RMT Drivers Vote For Action Over Tube Train Safety

TUBE UNION RMT confirmed this morning that tube driver members have voted overwhelmingly by a margin of four to one for action short of a strike in a dispute over safety.

The ballot was over four particular aspects of London Undergrounds Operational Effectiveness Programme which RMT says are unacceptable and potentially dangerous.

These are:

  • The proposed new procedures for reversing a train; this procedure would allow a driver to reverse a train from a forward driving position without any assistance. We believe that this procedure increases the risk to staff and passengers, is not a safe system of work and does not comply with the ALARP “(as low as reasonably practicable) established safety principle.
  • Platform re-categorisation; this involves ordering drivers to “self dispatch” as a consequence of the massive reductions in platform based staff and takes no account of the serious faults already uncovered by RMT in the platform camera system and is a recipe for accidents and injuries to passengers.
  • Carrying passengers over a shunt signal; delaying the movement of the train service and potentially holding customers in tunnel sections for longer than needed.
  • The introduction of new sensitive edge procedures’ on the S stock on the sub-surface lines, despite the objections of our driver members and our trains health and safety representatives to this overriding of current failsafe systems. Management want to remove the inbuilt function which stops a train if an object is caught in the door. These changes will allow the driver to over-ride the sensitive edge technology and proceed after just a visual check. Coupled with the planned reduction of Station Staff, the dangers are compounded and any accidents would immediately be blamed on the driver.

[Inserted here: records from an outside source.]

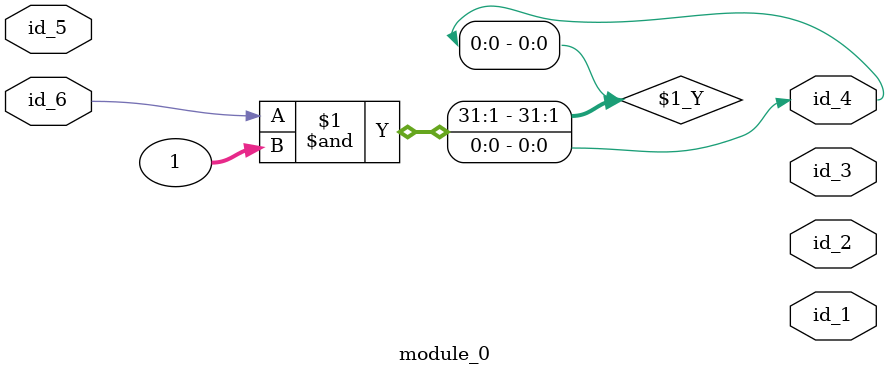
<source format=v>
`timescale 1ps / 1 ps
module module_0 (
    id_1,
    id_2,
    id_3,
    id_4,
    id_5,
    id_6
);
  inout id_6;
  inout id_5;
  output id_4;
  output id_3;
  output id_2;
  output id_1;
  assign id_4 = 1 + 1 ? id_6 & 1 : 1;
endmodule

</source>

London Underground is now unilaterally imposing Operational Standards Notice (OSN) 101 to bulldoze through these measures against the objections of our representatives. The ballot began before it emerged that LU are planning to move the inspections on fail-safe “tripcock” mechanisms from daily to bi-monthly in the latest safety cuts.

RMT General Secretary Bob Crow said:

“RMT has demanded an end to the reckless policy of expecting drivers to override door failsafe systems after a potentially fatal incident in which a passenger jumped from a moving train and another was caught in its open doors. Despite that the “sensitive edge” procedures, along with a whole bunch of other unsafe procedures, are being bulldozed through in the dash for cuts, and to cover up the impact of reductions in station staff, under the guise of “operational effectiveness.”

“It is our members who have to deal with the consequences of these ill-conceived policies. We have tried to get LUL to see sense, but they have continued to put cash and job cuts ahead of passenger safety and we had no choice but to ballot for action to put a stop to these dangerous proposals being imposed without agreement and we now have an overwhelming vote for action and it falls to LUL to pull back and start talking.”